Im Zusammenhang mit der Änderung des Strafgesetzbuches sind auch einige Regelungen des Bürgerlichen Gesetzbuches und des Aufenthaltsgesetzes geändert worden. So ist beispielsweise die Frist für die Aufhebung der Ehe in Fällen einer Zwangsverheiratung von einem auf drei Jahre angehoben worden. Das Aufenthaltsgesetz sieht nun Regelungen vor, die der besonderen Situation von Mädchen und jungen Frauen gerecht werden sollen, die in Deutschland aufgewachsen sind und ins Ausland verheiratet wurden. Im Gegenzug zu den damit verbundenen Erleichterungen ist allerdings an anderer Stelle eine Verschärfung vorgenommen worden: Personen, die im Rahmen des Ehegattennachzuges ihre Aufenthaltserlaubnis erhalten haben, müssen nun statt bisher zwei Jahre, mindestens drei Jahre in der ehelichen Lebensgemeinschaft gelebt haben, bevor sie ein eigenständiges, das heißt vom Bestand der ehelichen Lebensgemeinschaft unabhängiges Aufenthaltsrecht erhalten.

Unterstützung für Betroffene

In Berlin existiert ein umfangreiches Beratungs-, Unterstützungs- und Unterbringungsangebot, insbesondere für Mädchen und Frauen, die von Zwangsverheiratung bedroht oder betroffen sind. Hierzu zählen Einrichtungen der Jugendhilfe wie der Jugend- und Mädchennotdienst und die Kriseneinrichtung Papatya sowie die Frauenhäuser und Zufluchtswohnungen.
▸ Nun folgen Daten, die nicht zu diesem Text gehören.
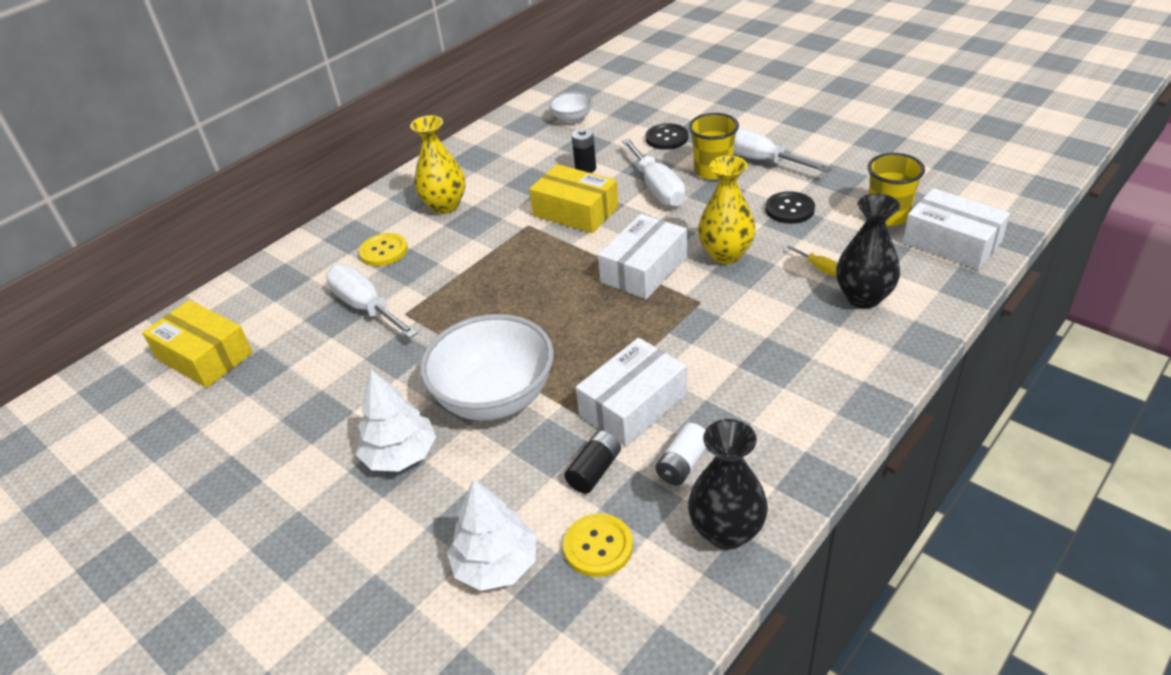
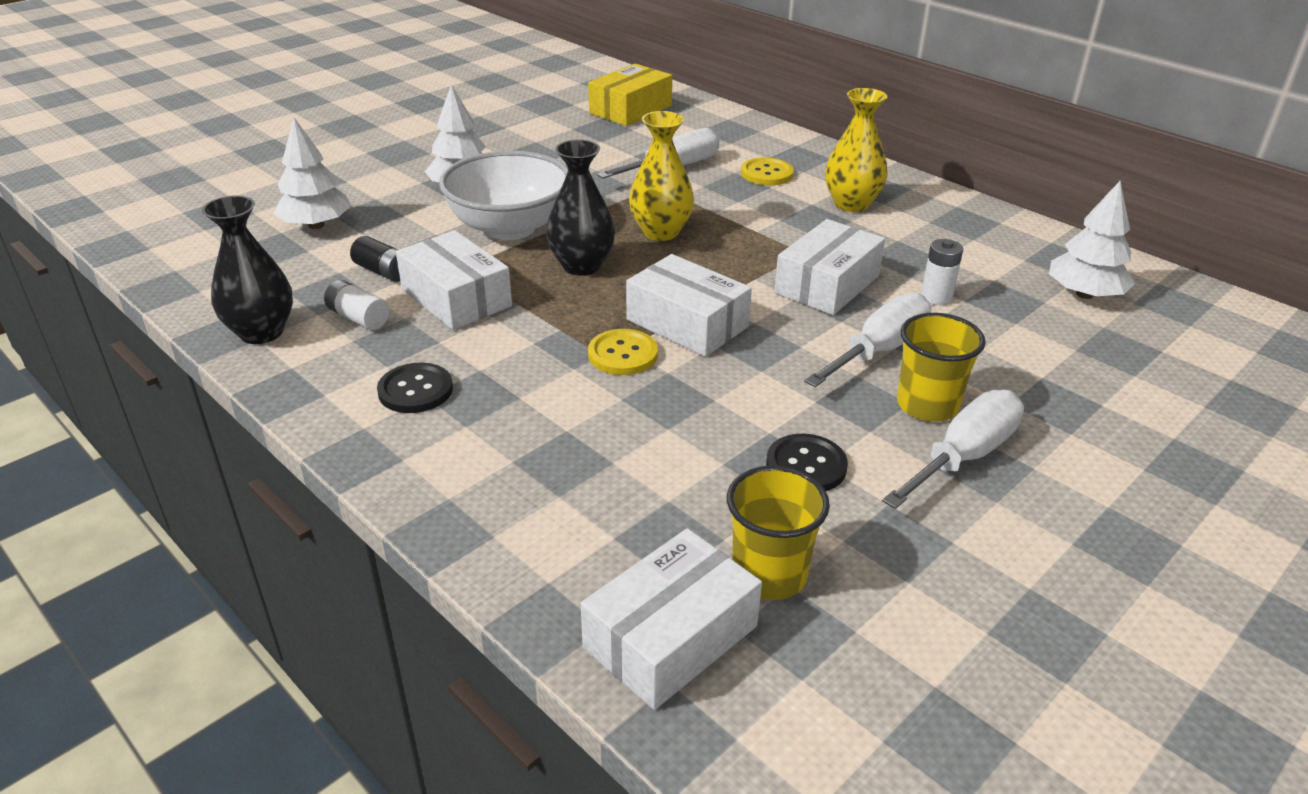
camera: 90 degrees right, 5 degrees down
yellow box [529,164,619,233] -> white box [774,219,885,315]
white bowl [549,92,593,123] -> white tree [1049,181,1135,299]
yellow button [563,514,633,577] -> yellow button moved to [588,329,658,375]
black battery [572,128,596,173] -> white battery [921,239,963,305]
white screwdriver [622,138,685,207] -> white screwdriver turned 150 degrees clockwise [804,293,932,387]
black button [646,123,688,150] -> black button moved to [377,363,453,413]
yellow vase [698,155,756,264] -> yellow vase moved to [629,111,694,241]
yellow screwdriver [786,245,838,276] -> none
black vase [836,193,900,309] -> black vase moved to [546,139,615,276]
Zusätzlich bieten zahlreiche Anti-Gewalt- und Migrantinnenberatungsstellen sowie die Integrationsbeauftragte des Senats und die Migrations- und Gleichstellungsbeauftragten der Berliner Bezirke Hilfe an. Als besonders niedrigschwelliges Angebot steht die online-Beratung SIBEL zur Verfügung.

Arbeitskreis gegen Zwangsverheiratung

Der Arbeitskreis wurde 2001 in Berlin ins Leben gerufen, in dem neben den Projekten aus dem Migrantinnen-, dem Jugend- und dem Anti-Gewalt-Bereich auch Mitarbeiterinnen der Berliner Bezirke, der Polizei und der Senatsverwaltung für Arbeit, Soziales, Gleichstellung, Integration, Vielfalt und Antidiskriminierung sowie weitere Expertinnen mitarbeiten. Der Arbeitskreis ist gut mit dem Hilfesystem bei häuslicher Gewalt vernetzt.